BRIEF DESCRIPTION OF THE DRAWINGS FIG. 1 is a diagram showing a temperature and humidity sensor according to a first embodiment of the present invention; FIG. 2 is a diagram showing the same temperature and humidity sensor; FIG. FIG. 4 is a diagram showing a saturated water vapor amount curve used in the measurement. FIG. 4 is an explanatory diagram for calculating humidity. FIG. 5 is a diagram showing a temperature / humidity sensor according to a second embodiment of the present invention. FIG. FIG. 7 is a flowchart illustrating a method of driving the temperature and humidity sensor according to the embodiment. FIG. 7 is a diagram illustrating measurement results of the temperature and humidity sensor. FIG. 8 is a diagram illustrating measurement results of the temperature and humidity sensor. FIG. 10 shows a sensor. FIG. 10 shows a conventional temperature and humidity sensor. [Description of References] 1 Substrate 2 Heater 3 First temperature sensor 4 Humidity sensor 5 Second temperature sensor 141 Lower electrode 142 Upper part of moisture sensitive film 143 Electrode 101 substrate 102 heater 103 first temperature sensor 104 humidity sensor 05 second temperature sensor 106 insulating film T1 first sensor chip T2 second sensor chip

Claims (1)

(57) [Claim 1] A sensor substrate provided with a wiring pattern, humidity detecting means formed on the surface of the chip substrate and detecting humidity, and the chip substrate in proximity to the humidity detecting means A first temperature detecting means disposed on a surface for detecting a peripheral temperature of the humidity detecting means; and a heating means for locally heating the vicinity of the humidity detecting means to a predetermined temperature or higher.
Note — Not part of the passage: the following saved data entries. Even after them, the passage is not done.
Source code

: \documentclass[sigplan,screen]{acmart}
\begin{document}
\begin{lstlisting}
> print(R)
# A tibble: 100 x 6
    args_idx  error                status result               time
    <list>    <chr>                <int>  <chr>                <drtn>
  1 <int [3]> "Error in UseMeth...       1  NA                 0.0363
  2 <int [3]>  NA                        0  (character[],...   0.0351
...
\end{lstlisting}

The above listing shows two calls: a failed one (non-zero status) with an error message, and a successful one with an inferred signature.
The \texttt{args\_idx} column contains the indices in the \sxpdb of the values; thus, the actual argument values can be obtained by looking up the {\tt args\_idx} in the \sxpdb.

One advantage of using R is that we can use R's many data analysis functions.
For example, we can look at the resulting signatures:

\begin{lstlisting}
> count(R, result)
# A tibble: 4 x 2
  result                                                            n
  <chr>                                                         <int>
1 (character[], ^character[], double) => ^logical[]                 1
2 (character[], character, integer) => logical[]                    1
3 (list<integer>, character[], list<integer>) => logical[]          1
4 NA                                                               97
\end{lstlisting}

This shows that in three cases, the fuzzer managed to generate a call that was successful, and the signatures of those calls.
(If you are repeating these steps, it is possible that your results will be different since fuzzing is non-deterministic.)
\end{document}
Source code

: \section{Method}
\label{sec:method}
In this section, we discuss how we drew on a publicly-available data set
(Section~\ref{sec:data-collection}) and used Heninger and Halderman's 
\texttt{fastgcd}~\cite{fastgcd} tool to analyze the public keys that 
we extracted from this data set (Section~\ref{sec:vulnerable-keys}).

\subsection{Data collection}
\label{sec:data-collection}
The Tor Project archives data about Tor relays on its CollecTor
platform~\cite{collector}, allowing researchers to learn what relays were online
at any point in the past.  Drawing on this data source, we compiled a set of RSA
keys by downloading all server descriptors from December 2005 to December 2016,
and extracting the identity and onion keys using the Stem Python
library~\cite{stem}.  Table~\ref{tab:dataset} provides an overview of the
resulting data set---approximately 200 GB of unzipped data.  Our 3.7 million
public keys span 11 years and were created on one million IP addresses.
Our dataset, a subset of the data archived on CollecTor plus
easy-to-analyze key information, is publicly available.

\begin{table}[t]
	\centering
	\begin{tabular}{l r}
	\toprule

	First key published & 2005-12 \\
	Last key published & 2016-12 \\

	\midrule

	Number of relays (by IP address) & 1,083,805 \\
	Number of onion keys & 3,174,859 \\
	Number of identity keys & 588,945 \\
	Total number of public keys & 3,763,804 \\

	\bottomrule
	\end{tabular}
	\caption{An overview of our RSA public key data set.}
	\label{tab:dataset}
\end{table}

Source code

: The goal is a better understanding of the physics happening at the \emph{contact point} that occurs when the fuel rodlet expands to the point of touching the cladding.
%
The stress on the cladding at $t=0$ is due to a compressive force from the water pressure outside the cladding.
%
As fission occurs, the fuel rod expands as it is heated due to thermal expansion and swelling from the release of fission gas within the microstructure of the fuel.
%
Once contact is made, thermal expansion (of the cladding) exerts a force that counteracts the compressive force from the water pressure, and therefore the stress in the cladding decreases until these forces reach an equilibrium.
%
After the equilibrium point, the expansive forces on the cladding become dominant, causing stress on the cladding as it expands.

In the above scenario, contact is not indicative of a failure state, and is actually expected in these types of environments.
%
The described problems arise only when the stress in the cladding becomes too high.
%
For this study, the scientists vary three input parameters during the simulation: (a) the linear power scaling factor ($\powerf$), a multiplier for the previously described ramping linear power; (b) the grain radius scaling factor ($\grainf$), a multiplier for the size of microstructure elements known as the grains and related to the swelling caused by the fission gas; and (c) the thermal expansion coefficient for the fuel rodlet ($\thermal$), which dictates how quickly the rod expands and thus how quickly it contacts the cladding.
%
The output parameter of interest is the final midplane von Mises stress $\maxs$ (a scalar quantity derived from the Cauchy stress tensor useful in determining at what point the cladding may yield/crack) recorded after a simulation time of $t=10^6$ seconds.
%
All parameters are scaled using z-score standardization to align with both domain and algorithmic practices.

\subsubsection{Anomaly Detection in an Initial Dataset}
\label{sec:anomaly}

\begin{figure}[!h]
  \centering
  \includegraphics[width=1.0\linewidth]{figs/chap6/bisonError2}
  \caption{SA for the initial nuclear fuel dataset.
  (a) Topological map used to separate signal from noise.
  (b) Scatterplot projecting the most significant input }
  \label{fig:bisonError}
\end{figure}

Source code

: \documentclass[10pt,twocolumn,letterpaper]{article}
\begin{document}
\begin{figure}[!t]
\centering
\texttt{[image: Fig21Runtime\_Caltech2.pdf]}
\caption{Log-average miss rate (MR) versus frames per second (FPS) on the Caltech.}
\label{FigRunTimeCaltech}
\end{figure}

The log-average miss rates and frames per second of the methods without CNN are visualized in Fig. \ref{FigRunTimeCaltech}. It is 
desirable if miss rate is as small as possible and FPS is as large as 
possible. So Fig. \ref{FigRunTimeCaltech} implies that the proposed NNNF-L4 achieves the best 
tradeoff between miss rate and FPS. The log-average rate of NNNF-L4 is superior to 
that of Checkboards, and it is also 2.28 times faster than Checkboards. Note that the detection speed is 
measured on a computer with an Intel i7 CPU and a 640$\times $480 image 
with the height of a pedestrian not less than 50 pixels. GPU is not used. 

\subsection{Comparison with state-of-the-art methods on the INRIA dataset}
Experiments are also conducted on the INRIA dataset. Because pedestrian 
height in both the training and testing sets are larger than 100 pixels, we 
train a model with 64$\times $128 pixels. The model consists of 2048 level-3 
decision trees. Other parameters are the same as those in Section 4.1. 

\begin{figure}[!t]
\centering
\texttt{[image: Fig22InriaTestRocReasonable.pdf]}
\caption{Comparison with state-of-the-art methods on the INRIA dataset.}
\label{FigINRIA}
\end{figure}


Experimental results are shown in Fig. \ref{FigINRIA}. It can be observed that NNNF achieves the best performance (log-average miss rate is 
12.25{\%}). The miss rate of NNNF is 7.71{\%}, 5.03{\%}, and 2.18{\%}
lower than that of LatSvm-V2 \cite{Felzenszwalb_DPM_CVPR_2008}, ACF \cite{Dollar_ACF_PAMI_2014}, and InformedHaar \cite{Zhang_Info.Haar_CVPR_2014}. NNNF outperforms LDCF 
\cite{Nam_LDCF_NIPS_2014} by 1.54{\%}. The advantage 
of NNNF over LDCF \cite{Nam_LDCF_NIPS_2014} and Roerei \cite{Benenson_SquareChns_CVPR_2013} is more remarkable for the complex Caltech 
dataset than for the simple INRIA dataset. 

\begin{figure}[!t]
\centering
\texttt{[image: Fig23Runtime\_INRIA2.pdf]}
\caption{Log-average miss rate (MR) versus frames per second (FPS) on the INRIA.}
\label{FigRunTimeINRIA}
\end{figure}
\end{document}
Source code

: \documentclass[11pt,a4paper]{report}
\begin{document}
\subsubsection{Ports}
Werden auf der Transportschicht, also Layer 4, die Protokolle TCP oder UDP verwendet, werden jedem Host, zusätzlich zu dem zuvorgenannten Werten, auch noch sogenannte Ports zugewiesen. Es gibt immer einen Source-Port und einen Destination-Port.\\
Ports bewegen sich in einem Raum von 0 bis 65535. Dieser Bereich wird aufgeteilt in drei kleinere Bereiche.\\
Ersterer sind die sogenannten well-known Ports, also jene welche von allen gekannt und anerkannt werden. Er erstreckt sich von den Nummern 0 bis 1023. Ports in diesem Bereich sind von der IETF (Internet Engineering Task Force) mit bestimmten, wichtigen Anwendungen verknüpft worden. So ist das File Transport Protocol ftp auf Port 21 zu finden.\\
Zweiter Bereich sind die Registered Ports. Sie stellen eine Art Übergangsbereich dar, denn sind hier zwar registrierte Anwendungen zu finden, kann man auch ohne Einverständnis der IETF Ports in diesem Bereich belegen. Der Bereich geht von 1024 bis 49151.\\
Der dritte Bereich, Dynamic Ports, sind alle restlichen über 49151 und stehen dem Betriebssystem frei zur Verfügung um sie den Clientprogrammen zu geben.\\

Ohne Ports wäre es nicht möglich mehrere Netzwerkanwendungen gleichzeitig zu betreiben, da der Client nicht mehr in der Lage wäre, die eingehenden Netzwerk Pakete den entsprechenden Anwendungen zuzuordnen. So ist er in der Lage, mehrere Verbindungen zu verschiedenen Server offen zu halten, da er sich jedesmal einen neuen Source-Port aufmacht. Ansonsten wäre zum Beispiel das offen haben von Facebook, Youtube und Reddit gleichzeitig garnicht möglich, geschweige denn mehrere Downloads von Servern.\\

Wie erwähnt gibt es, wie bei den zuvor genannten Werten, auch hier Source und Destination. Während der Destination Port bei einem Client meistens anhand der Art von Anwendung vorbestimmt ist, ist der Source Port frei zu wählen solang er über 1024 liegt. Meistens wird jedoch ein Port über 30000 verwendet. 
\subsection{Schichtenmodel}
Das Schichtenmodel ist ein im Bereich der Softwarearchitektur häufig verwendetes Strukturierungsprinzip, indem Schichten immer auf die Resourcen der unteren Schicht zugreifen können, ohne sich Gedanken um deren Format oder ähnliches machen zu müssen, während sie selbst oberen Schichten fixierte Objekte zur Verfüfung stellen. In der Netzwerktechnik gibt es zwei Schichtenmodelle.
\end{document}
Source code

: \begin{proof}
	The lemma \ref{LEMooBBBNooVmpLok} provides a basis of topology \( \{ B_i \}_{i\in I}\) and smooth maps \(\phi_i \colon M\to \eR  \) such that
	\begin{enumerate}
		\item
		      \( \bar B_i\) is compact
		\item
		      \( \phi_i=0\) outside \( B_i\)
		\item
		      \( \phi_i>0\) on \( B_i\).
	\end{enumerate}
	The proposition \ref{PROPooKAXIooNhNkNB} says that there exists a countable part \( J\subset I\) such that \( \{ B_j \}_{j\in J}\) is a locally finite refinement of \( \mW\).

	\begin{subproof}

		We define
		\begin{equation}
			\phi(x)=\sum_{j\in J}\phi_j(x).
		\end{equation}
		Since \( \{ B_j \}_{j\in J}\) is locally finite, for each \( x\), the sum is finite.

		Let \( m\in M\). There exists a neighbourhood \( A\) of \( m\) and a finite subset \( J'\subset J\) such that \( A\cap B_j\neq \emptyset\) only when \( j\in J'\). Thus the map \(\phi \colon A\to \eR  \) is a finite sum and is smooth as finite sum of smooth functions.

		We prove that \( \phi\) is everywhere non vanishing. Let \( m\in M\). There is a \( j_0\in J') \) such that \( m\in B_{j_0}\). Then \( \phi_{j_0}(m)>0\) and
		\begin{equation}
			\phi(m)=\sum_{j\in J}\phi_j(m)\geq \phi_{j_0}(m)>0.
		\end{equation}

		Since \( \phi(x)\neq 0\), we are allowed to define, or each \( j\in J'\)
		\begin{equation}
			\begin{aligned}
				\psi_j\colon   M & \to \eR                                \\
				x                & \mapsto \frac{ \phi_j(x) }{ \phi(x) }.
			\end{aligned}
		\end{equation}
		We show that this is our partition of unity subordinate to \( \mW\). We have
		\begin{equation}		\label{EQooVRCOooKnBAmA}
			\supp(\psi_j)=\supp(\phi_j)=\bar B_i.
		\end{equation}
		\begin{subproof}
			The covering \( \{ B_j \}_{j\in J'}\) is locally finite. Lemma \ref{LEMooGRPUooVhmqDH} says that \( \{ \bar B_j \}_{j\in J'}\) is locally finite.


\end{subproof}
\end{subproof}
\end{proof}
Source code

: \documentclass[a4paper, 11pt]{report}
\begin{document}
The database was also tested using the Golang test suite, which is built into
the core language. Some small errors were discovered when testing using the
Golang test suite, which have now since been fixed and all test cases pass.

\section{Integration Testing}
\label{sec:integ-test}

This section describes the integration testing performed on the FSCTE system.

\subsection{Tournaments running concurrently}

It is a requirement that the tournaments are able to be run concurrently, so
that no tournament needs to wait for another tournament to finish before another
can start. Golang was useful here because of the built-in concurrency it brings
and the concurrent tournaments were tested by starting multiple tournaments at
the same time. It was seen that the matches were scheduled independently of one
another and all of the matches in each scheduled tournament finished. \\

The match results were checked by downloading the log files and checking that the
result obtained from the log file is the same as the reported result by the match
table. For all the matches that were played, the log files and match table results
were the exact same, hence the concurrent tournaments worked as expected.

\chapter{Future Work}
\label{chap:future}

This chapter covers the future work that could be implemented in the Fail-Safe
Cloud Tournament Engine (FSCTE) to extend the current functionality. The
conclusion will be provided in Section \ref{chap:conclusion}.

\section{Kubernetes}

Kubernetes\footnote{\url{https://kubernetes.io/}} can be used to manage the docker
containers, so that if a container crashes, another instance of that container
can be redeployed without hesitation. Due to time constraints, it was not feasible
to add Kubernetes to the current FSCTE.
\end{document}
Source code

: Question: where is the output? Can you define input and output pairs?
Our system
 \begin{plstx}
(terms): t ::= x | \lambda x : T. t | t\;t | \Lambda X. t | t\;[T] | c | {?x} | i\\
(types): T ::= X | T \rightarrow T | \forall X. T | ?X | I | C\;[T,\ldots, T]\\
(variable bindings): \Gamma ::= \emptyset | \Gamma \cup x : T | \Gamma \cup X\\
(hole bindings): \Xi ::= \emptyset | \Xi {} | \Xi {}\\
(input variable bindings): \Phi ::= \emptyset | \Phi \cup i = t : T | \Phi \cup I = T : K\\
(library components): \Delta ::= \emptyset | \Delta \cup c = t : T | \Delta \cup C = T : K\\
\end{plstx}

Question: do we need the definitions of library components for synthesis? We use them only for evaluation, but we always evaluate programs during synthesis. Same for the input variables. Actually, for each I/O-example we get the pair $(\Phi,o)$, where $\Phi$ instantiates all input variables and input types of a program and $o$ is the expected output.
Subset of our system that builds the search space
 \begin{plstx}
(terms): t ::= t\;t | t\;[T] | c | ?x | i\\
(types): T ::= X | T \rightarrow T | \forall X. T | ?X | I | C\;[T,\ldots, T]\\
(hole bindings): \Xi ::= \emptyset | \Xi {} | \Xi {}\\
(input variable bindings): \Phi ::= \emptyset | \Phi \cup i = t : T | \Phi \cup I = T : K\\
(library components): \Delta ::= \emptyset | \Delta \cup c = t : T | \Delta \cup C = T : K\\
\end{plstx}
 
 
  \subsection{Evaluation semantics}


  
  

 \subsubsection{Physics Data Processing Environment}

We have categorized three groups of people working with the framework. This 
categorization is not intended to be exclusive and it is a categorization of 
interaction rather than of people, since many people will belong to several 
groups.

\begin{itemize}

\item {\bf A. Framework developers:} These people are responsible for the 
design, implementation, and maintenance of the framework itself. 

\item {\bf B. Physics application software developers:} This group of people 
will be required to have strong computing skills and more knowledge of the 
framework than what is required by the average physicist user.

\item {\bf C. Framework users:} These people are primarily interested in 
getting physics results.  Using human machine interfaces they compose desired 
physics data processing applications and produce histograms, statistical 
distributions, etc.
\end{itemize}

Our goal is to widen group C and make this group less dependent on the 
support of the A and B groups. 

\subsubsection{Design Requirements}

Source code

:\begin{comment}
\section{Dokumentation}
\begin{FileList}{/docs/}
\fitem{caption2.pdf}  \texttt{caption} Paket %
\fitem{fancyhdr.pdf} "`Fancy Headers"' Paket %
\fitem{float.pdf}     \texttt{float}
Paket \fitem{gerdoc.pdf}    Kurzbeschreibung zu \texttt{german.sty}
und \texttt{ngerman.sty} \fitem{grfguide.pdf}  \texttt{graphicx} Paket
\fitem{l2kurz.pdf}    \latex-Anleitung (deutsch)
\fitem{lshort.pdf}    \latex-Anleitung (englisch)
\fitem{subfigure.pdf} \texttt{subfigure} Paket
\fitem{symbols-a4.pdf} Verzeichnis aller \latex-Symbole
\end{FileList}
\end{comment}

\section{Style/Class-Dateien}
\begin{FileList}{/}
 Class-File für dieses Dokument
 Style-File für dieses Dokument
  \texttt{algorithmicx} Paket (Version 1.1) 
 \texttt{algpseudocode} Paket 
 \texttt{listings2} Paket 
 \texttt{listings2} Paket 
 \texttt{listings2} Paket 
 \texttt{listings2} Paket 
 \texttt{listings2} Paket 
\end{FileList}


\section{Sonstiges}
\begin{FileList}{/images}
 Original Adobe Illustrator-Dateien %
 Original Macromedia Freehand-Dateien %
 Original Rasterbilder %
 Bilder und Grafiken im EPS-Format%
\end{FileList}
A first sensor chip mounted on the sensor substrate, and a second sensor chip including second temperature detection means for detecting a temperature of an environment in which the first sensor chip is installed; The sensor chip is connected on the sensor substrate by a first wire that is thermally and electrically insulated for performing a mechanical connection and a second wire that is electrically connected to the wiring pattern. The output of the humidity detecting means is converted based on the output of the first temperature detecting means and the output of the second temperature detecting means, and the humidity of the environment to be measured is measured. Characteristic temperature and humidity sensor.